The implementation discipline is to distinguish between a key being absent from the payload (leave unchanged) and a key being present with value null (clear). Many JSON deserializers collapse these two cases, producing application code that cannot tell the difference. The mitigation is to deserialize into a structure that preserves the distinction, which most production languages support but with some friction.
The cost of supporting this convention is that the API must document it clearly. Customers who do not know about null-as-clearing will be surprised when their {"field": null} payload changes the field. Customers who do know about it will use it for fields where it makes sense and avoid it elsewhere.
The validation discipline
A defensible policy for boolean fields in a B2B SaaS API is: required on creation with no default unless the default is part of the product semantics; non-null on storage; rejected if null in update payloads; documented behavior for absence in PATCH updates; and an enum used wherever a third state legitimately exists.

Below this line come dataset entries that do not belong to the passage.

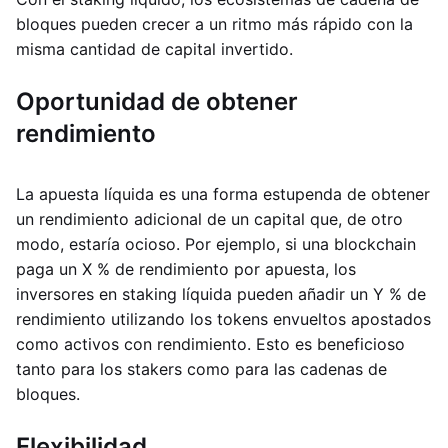
bloques pueden crecer a un ritmo más rápido con la
misma cantidad de capital invertido.
Oportunidad de obtener
rendimiento
La apuesta líquida es una forma estupenda de obtener
un rendimiento adicional de un capital que, de otro
modo, estaría ocioso. Por ejemplo, si una blockchain
paga un X % de rendimiento por apuesta, los
inversores en staking líquida pueden añadir un Y % de
rendimiento utilizando los tokens envueltos apostados
como activos con rendimiento. Esto es beneficioso
tanto para los stakers como para las cadenas de
bloques.
Flexibilidad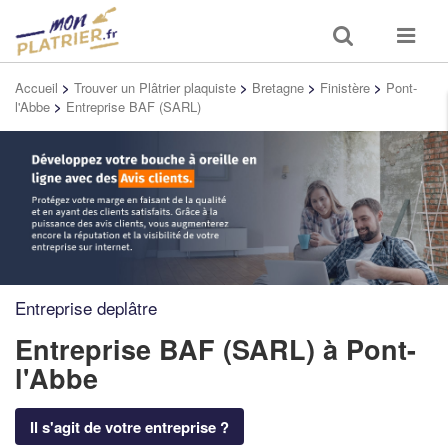
Toggle
Toggle
search
navigat
Accueil
>
Trouver un Plâtrier plaquiste
>
Bretagne
>
Finistère
>
Pont-
l'Abbe
>
Entreprise BAF (SARL)
Entreprise deplâtre
Entreprise BAF (SARL)
à Pont-
l'Abbe
Il s'agit de votre entreprise ?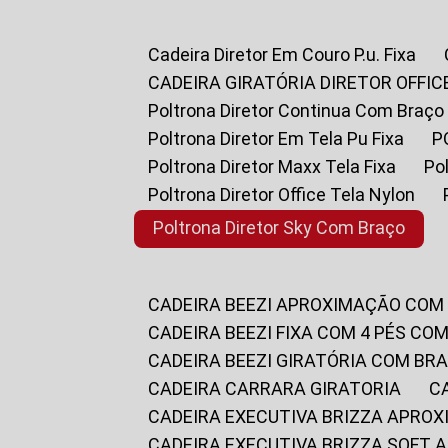
Cadeira Diretor Em Couro P.u. Fixa
CADEIRA GIRATÓRIA DIRETOR OFFIC
Poltrona Diretor Continua Com Braço
Poltrona Diretor Em Tela Pu Fixa
Poltrona Diretor Maxx Tela Fixa
P
Poltrona Diretor Office Tela Nylon
Poltrona Diretor Sky Com Braço
CADEIRA BEEZI APROXIMAÇÃO COM
CADEIRA BEEZI FIXA COM 4 PÉS CO
CADEIRA BEEZI GIRATÓRIA COM BR
CADEIRA CARRARA GIRATORIA
CADEIRA EXECUTIVA BRIZZA APRO
CADEIRA EXECUTIVA BRIZZA SOFT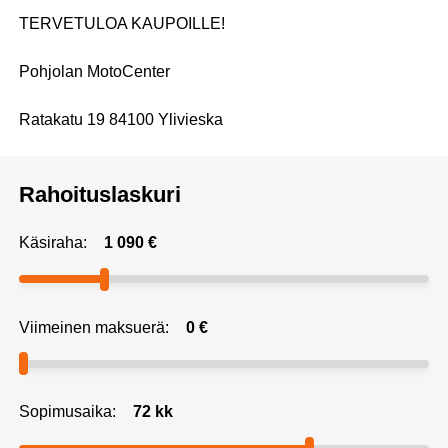
TERVETULOA KAUPOILLE!
Pohjolan MotoCenter
Ratakatu 19 84100 Ylivieska
Rahoituslaskuri
Käsiraha:
1 090
€
Viimeinen maksuerä:
0
€
Sopimusaika:
72
kk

This policy produces fewer customer bugs than the alternative of nullable booleans with implicit defaults and inconsistent treatment of null across code paths. The cost is some upfront discipline in API design and some occasional pushback from customers who would prefer to leave fields unspecified.
The bugs the policy prevents are the ones that show up months after integration, in customer code paths that have not been tested with the full state space, surfacing as silent behavior changes when the platform makes an internal change that affects which rows have which state. Those bugs are expensive to debug and erode customer trust in proportion to how confusing the resolution is.